Uhm..privileges of carbon credits is hardly "free market" or a sign of "capitalism". It's mercantilism. The beauty of something being the "free market" is that government isn't involved, hence "FREE". If the government is mandating across the board a carbon credit program for you to even participate in being in an industry, how does that serve as nothing more than a barrier-to-entry for small companies?? Carbon credits is another form of government regulation, which if you knew any better actually impairs smaller companies from overcoming the big guys. Notice how politicians get money from some of the largest companies in the world and the US, and how politicians continually insist on more and more regulations yet election after election they still get more and more money from these companies. Why? Could it be because these regulations serve as a means of squashing out potential competitors in the long-run? Of course! What better way to destroy competition and ensure that no small company can rise to the top than to burden it with excessive compliance costs where they need an entire staff just to comply with government regulations?
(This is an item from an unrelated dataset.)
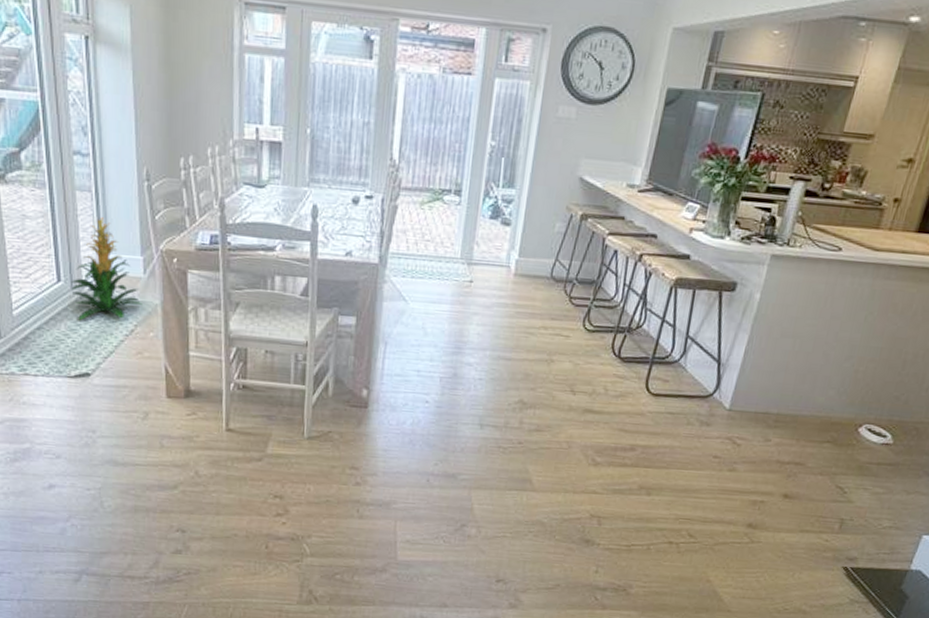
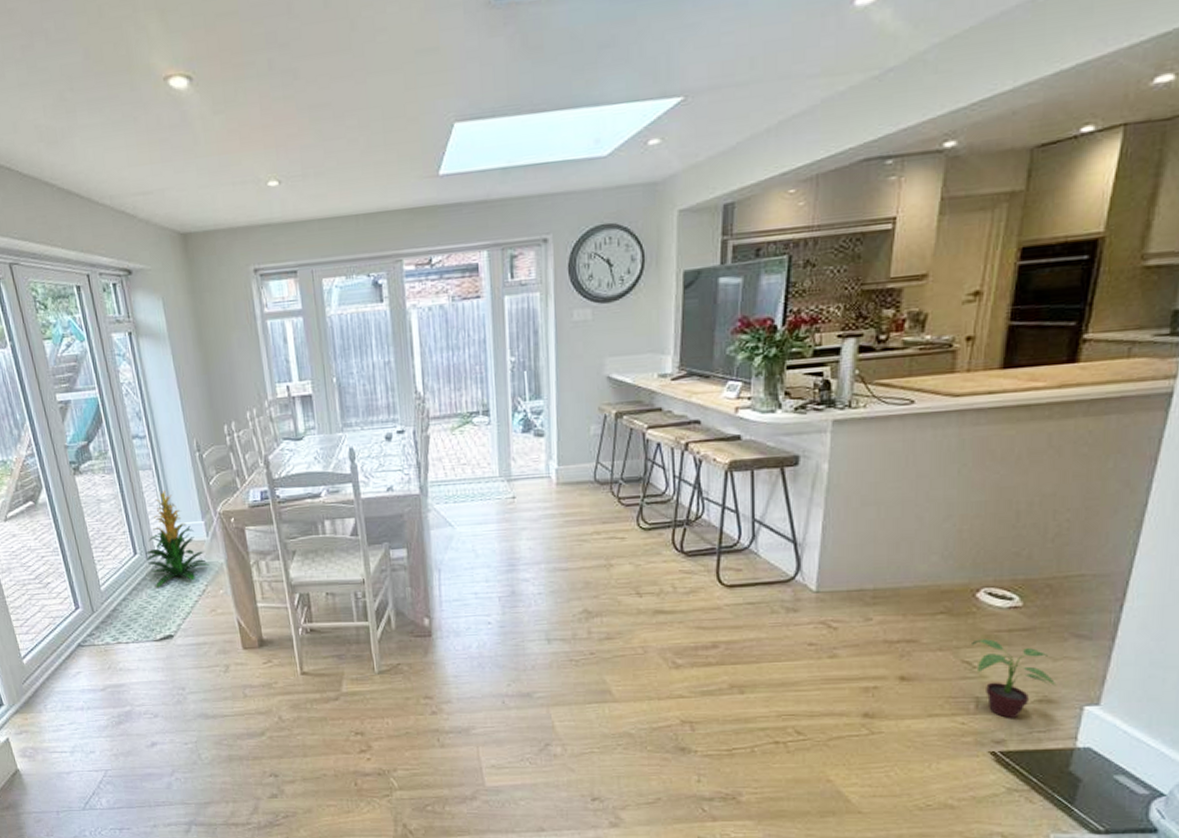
potted plant: none [846,468,906,540] -> present [972,639,1057,718]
It's mercantilism. Go look it up. There's a big difference between capitalism and mercantilism. Just because businesses are going to be affected in this legislation doesn't automatically mean it's a "capitalistic" bill. I suppose you would argue that the bailouts were a failure of capitalism, no? See, you don't understand what capitalism is. You assume if businesses benefit from government, then that's "evil capitalism". That isn't capitalism, that's mercantilism. Subsidies, regulation, encouragement, and monopoly grants, are all the means of mercantilism that government grants certain corporations. Funny how capitalism gets the blame for mercantilistic policies. Could it be because most people don't even understand what the differences are? Sure looks like it!